Let me just say immediately that early Verdi is not at all my cup of tea: Bel Canto without the great tunes, virtuosity without it being remotely exciting, serious plots with inappropriately jolly accompaniment, characters not yet the fully formed creations of his maturity. In short it's where the clichés that cling to Verdi's music are to be found, everything that is used as a stick to beat him with.
Phyllida Lloyd's production (revival direction by Harry Fehr) has many fine ideas and nice moments, but taken as a totality is a dull evening. Nice touches include the famous dagger represented as a blade of light running across the set, and the witches' hidden agency in almost everything. The witches are in some ways the best bit of the whole show, certainly the most characterful, comedic and engaging aspect with their sense of fun, turbans and synchronised choreography. Where the production falters is in not providing the characters with any depth - too often we're left to fill in the blanks from our knowledge of the play. Keenlyside is of course a great Verdi baritone, but even he struggled to make a strong impression here. Monastyrska had almost nothing at all to offer in the acting department. It can't be denied that Verdi's opera is less dramatically effective than Shakespeare's play, but a good production, and borrowing ideas from the original can at least make it more viable than it seemed here. The set is meant to feel monolithic and dark, and superficially it is both of these things, but it isn't dramatic or atmospheric enough to really provide the starkness its meant to.

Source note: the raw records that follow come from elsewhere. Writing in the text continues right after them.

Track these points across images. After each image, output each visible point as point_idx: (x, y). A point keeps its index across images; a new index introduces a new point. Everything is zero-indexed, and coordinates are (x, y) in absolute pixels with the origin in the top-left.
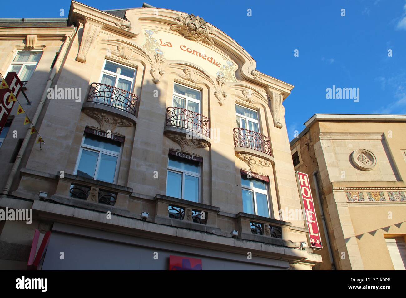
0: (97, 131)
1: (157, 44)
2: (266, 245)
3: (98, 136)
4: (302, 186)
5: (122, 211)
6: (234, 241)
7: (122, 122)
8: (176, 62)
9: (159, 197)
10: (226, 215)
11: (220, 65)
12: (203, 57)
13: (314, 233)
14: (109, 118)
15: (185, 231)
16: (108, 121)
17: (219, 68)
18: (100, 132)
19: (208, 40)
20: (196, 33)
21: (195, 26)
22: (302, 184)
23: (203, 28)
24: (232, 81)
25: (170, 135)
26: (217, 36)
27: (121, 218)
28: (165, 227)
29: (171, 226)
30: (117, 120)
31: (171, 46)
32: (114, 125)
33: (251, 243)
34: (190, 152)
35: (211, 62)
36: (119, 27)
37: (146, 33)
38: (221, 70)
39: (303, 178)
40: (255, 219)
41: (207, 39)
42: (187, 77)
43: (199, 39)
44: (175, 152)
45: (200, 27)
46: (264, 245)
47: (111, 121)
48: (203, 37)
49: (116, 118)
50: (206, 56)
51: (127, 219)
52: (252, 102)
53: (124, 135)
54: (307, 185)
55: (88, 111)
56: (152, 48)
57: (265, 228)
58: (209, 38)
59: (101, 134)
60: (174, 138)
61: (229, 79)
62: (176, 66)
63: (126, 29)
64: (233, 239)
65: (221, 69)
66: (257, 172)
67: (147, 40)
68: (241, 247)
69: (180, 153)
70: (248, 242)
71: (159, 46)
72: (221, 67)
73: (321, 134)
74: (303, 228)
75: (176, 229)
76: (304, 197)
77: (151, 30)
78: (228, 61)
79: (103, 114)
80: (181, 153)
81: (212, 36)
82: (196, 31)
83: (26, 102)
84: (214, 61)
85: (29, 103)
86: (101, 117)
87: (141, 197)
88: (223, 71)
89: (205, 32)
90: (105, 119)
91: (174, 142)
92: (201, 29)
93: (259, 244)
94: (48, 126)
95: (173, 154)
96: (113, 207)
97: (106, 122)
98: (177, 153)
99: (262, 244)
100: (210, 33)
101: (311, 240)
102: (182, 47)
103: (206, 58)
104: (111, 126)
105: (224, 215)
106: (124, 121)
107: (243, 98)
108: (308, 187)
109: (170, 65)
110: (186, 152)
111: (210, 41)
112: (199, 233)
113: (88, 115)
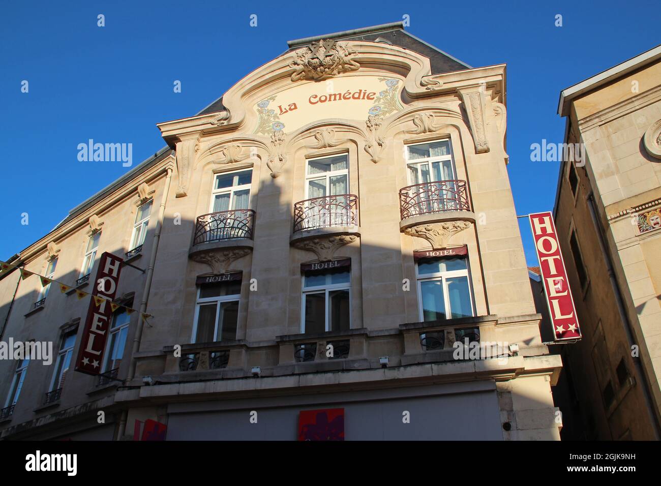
0: (209, 277)
1: (276, 117)
2: (440, 366)
3: (212, 283)
4: (538, 237)
5: (233, 372)
6: (384, 372)
7: (235, 254)
8: (301, 131)
9: (279, 340)
10: (383, 334)
11: (375, 94)
12: (345, 98)
13: (562, 314)
14: (219, 256)
15: (310, 376)
16: (219, 260)
17: (373, 101)
18: (213, 277)
19: (349, 66)
20: (325, 68)
21: (317, 60)
22: (539, 232)
23: (330, 56)
24: (397, 112)
25: (298, 245)
26: (358, 53)
27: (229, 382)
28: (284, 378)
29: (293, 375)
30: (228, 255)
31: (296, 108)
32: (227, 261)
33: (414, 368)
34: (329, 258)
35: (359, 98)
36: (216, 126)
37: (259, 108)
38: (377, 103)
39: (542, 222)
40: (426, 327)
41: (346, 65)
42: (321, 143)
43: (335, 72)
44: (310, 265)
45: (327, 56)
46: (436, 366)
47: (222, 258)
48: (340, 66)
49: (226, 253)
50: (350, 93)
51: (236, 381)
52: (434, 129)
53: (241, 269)
54: (549, 231)
55: (195, 257)
56: (269, 126)
57: (447, 336)
58: (348, 62)
59: (215, 279)
60: (305, 246)
61: (392, 110)
62: (302, 136)
63: (226, 123)
64: (383, 370)
65: (375, 101)
66: (445, 246)
67: (261, 117)
68: (396, 378)
69: (316, 265)
70: (409, 368)
71: (278, 118)
72: (375, 98)
73: (580, 122)
74: (532, 313)
75: (297, 377)
76: (542, 255)
77: (266, 99)
78: (388, 80)
79: (210, 254)
80: (318, 264)
81: (352, 56)
82: (323, 66)
83: (141, 272)
84: (365, 93)
85: (144, 272)
86: (209, 259)
87: (261, 345)
88: (381, 102)
89: (338, 58)
90: (215, 258)
91: (307, 252)
92: (328, 58)
93: (428, 366)
94: (156, 294)
95: (307, 269)
96: (225, 369)
97: (217, 262)
98: (313, 266)
99: (433, 365)
100: (346, 56)
101: (556, 329)
102: (313, 100)
103: (351, 96)
104: (224, 264)
105: (380, 334)
106: (237, 251)
107: (416, 131)
108: (552, 235)
109: (293, 140)
110: (325, 260)
111: (352, 65)
112: (330, 375)
113: (197, 262)
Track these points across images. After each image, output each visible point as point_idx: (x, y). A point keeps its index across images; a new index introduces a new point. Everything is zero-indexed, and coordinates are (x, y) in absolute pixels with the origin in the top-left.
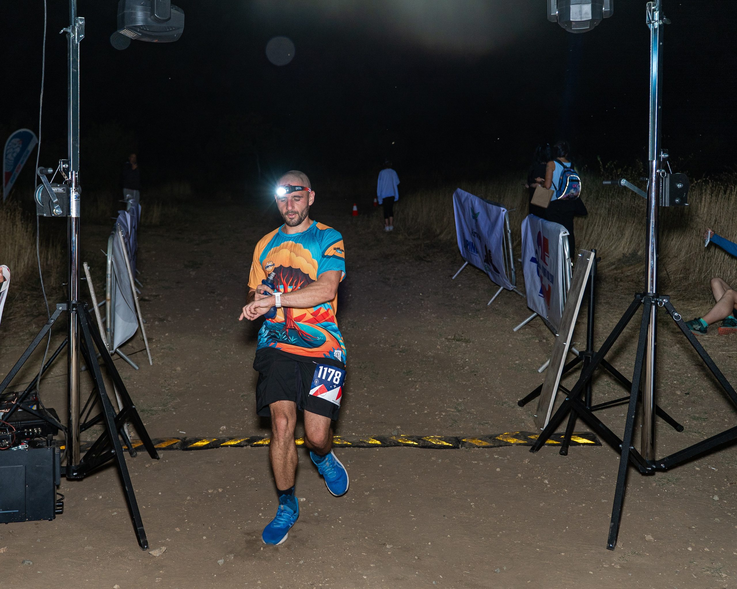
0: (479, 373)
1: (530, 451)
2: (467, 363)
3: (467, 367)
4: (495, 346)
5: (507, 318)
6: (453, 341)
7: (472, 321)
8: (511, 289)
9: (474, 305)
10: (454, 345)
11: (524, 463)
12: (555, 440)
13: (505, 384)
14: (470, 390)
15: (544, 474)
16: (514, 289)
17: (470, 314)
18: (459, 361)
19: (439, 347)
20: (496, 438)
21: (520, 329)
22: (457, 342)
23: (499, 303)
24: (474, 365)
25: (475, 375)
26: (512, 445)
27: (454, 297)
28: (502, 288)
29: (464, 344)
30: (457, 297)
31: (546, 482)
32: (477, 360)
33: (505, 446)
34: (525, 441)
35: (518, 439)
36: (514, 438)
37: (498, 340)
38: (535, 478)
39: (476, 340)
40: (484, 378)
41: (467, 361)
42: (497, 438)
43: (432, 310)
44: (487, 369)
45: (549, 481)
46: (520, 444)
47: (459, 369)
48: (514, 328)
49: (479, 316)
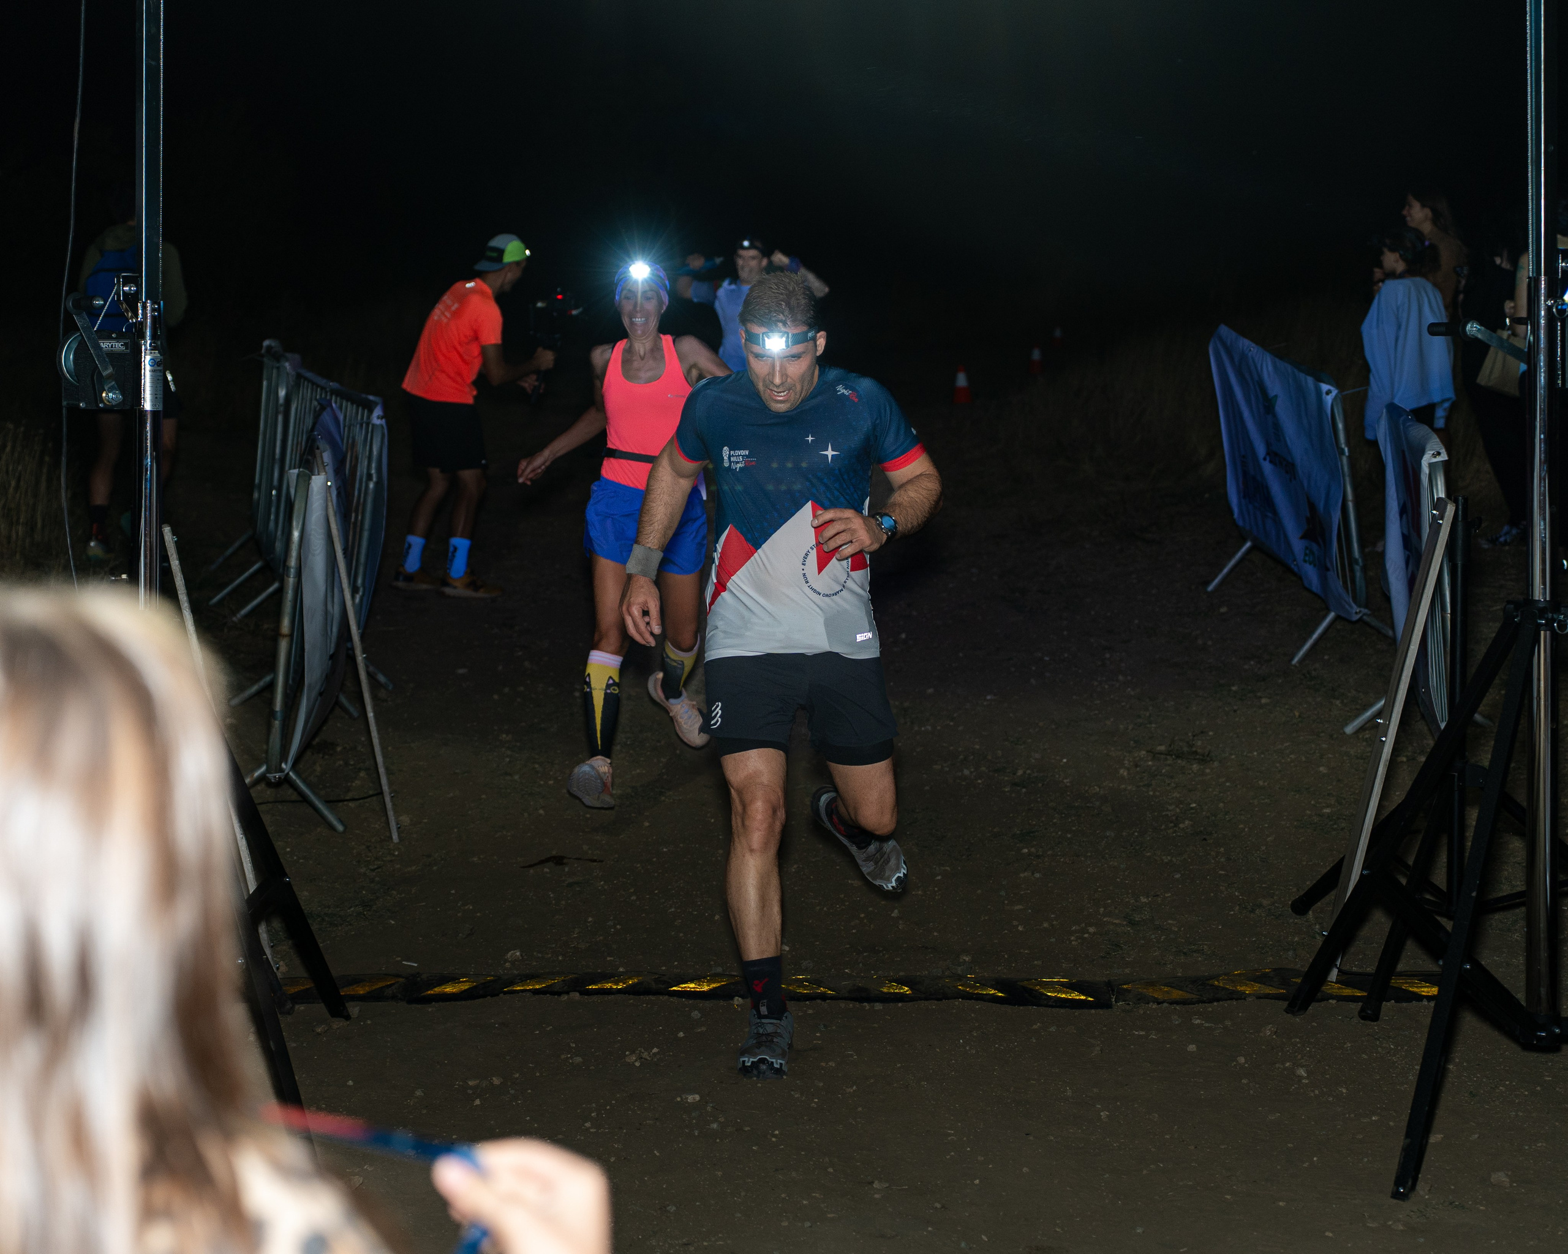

The singing was pretty decent throughout, though Keenlyside lacked the dramatic impact he often has - and it seemed to be a combination of not quite being at ease with the music (it's very difficult) and not being made enough of a feature of by the production.
What was extraordinary was Liudmyla Monastyrska's Lady Macbeth. As I have said, her acting is vestigial at best (we saw this in her last minute Aida step in last month), but the voice! Oh that voice!! It's an enormous sound, apparently effortlessly produced, but flexible enough to manage all the coloratura aspects of this role with relative ease. And not a hint of wobble. But it's not all just decibels (as I worried it might have been in Aida) - there's great dynamic range and control on show, pianissimos just as beautiful and rock solid as the stentorian outbursts. She's only now emerging as a star, and hopefully her acting will improve (history says these things rarely change though), but the voice is the thing, and she's destined for great things in that category. Surely Wagner awaits though apparently she has no plans there. She would make an incandescent Isolde, but there's still lots of time: she's only in her mid thirties, traditionally the beginning of the peak of a soprano's vocal prowess. Another great voice to watch.